Foreign Secretary Boris Johnson has told the United Nations Human Rights Council that its focus on Israel is “disproportionate and damaging to the cause of peace”.
Mr Johnson criticised the council’s Agenda Item 7, a permanent fixture on the schedule that is devoted to discussing rights abuses in the West Bank and Gaza Strip.
He told the opening of the 38th Council session: “We share the view that the dedicated Agenda Item 7 focused solely on Israel and the Occupied Palestinian Territories is disproportionate and damaging to the cause of peace, and unless things change we shall vote next year against all resolutions introduced under Item 7.”
The Board of Deputies welcomed Mr Johnson's "bold, clear and important intervention", saying it was "an important victory for human rights".

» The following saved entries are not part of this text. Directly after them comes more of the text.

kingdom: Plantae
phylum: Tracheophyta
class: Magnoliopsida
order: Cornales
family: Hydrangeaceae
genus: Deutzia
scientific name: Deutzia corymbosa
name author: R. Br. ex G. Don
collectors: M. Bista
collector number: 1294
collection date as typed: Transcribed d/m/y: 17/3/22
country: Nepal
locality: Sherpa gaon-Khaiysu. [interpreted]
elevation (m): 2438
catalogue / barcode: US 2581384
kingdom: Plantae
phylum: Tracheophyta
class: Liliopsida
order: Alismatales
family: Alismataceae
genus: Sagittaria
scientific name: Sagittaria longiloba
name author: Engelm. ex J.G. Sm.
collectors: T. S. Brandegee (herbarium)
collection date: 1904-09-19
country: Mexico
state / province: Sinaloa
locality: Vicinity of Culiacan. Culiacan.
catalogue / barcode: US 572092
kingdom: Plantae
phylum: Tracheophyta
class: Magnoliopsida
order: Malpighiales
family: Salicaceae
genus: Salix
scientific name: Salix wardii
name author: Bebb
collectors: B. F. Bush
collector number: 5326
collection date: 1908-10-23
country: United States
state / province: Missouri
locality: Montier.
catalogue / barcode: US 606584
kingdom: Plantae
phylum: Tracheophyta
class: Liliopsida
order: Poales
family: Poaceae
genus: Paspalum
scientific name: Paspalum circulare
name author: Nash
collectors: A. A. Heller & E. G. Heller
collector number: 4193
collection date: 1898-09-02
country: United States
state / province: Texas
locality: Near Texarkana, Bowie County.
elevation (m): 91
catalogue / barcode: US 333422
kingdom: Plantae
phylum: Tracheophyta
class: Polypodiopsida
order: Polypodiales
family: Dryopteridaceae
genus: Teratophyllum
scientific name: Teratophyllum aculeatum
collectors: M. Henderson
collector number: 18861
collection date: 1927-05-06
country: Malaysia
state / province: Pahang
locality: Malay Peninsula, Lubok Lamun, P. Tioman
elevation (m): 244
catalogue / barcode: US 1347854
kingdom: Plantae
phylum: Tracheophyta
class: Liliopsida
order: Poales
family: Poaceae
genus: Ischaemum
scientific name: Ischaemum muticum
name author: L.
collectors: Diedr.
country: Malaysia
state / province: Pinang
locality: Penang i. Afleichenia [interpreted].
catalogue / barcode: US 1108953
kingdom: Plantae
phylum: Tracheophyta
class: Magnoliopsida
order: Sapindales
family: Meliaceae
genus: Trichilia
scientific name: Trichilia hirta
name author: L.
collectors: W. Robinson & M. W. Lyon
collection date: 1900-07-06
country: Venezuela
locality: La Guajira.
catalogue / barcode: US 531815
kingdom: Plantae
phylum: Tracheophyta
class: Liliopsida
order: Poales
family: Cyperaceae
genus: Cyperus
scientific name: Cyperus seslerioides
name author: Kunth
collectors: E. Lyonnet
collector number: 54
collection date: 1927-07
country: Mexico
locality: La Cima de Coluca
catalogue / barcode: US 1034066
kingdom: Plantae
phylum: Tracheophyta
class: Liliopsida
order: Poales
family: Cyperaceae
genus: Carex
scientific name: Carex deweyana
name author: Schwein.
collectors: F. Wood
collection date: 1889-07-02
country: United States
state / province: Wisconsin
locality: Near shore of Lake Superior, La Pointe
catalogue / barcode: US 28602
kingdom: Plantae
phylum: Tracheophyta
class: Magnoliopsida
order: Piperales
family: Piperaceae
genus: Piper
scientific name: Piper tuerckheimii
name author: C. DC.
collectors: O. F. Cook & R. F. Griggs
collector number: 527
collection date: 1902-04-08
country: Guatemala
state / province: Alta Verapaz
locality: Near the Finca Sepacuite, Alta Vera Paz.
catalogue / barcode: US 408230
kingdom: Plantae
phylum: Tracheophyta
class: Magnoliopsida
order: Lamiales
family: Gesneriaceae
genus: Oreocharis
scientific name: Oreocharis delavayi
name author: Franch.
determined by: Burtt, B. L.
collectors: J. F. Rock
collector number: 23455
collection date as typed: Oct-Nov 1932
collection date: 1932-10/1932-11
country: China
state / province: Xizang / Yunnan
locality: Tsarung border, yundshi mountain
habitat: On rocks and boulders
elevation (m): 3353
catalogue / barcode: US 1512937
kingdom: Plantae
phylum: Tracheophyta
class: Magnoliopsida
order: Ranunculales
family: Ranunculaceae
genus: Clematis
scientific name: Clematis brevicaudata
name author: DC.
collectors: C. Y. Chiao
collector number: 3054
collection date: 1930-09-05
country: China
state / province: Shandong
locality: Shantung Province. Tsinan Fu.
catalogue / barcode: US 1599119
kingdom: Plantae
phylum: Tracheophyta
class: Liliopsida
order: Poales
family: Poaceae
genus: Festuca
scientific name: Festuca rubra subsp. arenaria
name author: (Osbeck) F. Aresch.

Sheila Gewolb, a board senior vice president, said: "The infamous Item 7 singles out Israel as the only country in the world to have its own agenda item...
"Human rights are universal and should be applied universally and not in such a nakedly biased way.
"The UN human rights council is undermined by politicisation and the singling out of Israel in its standing agenda and the UK has shown the way to giving this potentially crucial body much greater weight and standing.”
The Jewish Leadership Council also praised Mr Johnson’s statement, adding the council “consistently ignores the worst human rights abuses in the world.”
But the Foreign Secretary said that the UN body’s work on the Israel-Palestine conflict could have value in the right circumstances.
He added that his criticism “did not mean that we in the UK are blind to the value of this council”.
America and Australia have sided with Israel in condemning Item 7, saying that countries with worse rights records in recent years are spared such intense scrutiny.
Donald Trump’s administration has raised the prospect of America withdrawing from the council unless it is scrapped.
Diplomats said American withdrawal from the 47-member council could come as early as Tuesday.
During her visit to Geneva a year ago, America's UN ambassador Nikki Haley branded the council a “forum for politics, hypocrisy and evasion”.
She accused member countries such as Venezuela, Cuba, China, Burundi and Saudi Arabia of failing to “uphold the highest standards” of human rights, while emphasising what she said was the council’s anti-Israel bias.